**How to complete this task**. Repeat the listing word for word, from its first line through the line containing "spoľahnite sa na".

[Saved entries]

==================================================

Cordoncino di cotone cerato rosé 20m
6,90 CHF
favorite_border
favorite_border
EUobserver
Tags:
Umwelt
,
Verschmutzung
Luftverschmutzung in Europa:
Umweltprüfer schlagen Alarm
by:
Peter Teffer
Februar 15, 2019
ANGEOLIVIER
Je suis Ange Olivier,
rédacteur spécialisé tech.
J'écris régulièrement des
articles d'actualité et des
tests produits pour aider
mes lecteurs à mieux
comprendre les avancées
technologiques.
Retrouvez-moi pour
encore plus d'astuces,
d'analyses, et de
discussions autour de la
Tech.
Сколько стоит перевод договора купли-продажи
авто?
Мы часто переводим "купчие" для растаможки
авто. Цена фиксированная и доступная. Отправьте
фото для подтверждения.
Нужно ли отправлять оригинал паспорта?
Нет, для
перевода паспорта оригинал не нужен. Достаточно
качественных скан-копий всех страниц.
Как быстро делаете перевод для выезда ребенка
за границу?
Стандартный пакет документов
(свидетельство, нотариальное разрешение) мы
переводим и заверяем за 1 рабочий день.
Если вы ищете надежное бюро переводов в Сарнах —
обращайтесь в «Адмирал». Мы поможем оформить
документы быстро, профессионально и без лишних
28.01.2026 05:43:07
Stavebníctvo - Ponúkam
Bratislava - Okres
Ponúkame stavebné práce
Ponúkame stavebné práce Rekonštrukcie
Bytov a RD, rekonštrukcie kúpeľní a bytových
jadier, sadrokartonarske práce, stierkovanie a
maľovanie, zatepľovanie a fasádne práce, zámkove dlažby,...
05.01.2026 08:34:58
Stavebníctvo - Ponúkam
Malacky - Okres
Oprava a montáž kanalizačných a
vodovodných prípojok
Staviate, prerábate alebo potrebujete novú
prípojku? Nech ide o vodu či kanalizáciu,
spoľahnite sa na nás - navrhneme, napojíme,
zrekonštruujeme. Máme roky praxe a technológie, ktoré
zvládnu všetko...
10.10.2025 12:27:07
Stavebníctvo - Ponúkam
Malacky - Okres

==================================================

**Answer space**.
Cordoncino di cotone cerato rosé 20m
6,90 CHF
favorite_border
favorite_border
EUobserver
Tags:
Umwelt
,
Verschmutzung
Luftverschmutzung in Europa:
Umweltprüfer schlagen Alarm
by:
Peter Teffer
Februar 15, 2019
ANGEOLIVIER
Je suis Ange Olivier,
rédacteur spécialisé tech.
J'écris régulièrement des
articles d'actualité et des
tests produits pour aider
mes lecteurs à mieux
comprendre les avancées
technologiques.
Retrouvez-moi pour
encore plus d'astuces,
d'analyses, et de
discussions autour de la
Tech.
Сколько стоит перевод договора купли-продажи
авто?
Мы часто переводим "купчие" для растаможки
авто. Цена фиксированная и доступная. Отправьте
фото для подтверждения.
Нужно ли отправлять оригинал паспорта?
Нет, для
перевода паспорта оригинал не нужен. Достаточно
качественных скан-копий всех страниц.
Как быстро делаете перевод для выезда ребенка
за границу?
Стандартный пакет документов
(свидетельство, нотариальное разрешение) мы
переводим и заверяем за 1 рабочий день.
Если вы ищете надежное бюро переводов в Сарнах —
обращайтесь в «Адмирал». Мы поможем оформить
документы быстро, профессионально и без лишних
28.01.2026 05:43:07
Stavebníctvo - Ponúkam
Bratislava - Okres
Ponúkame stavebné práce
Ponúkame stavebné práce Rekonštrukcie
Bytov a RD, rekonštrukcie kúpeľní a bytových
jadier, sadrokartonarske práce, stierkovanie a
maľovanie, zatepľovanie a fasádne práce, zámkove dlažby,...
05.01.2026 08:34:58
Stavebníctvo - Ponúkam
Malacky - Okres
Oprava a montáž kanalizačných a
vodovodných prípojok
Staviate, prerábate alebo potrebujete novú
prípojku? Nech ide o vodu či kanalizáciu,
spoľahnite sa na nás - navrhneme, napojíme,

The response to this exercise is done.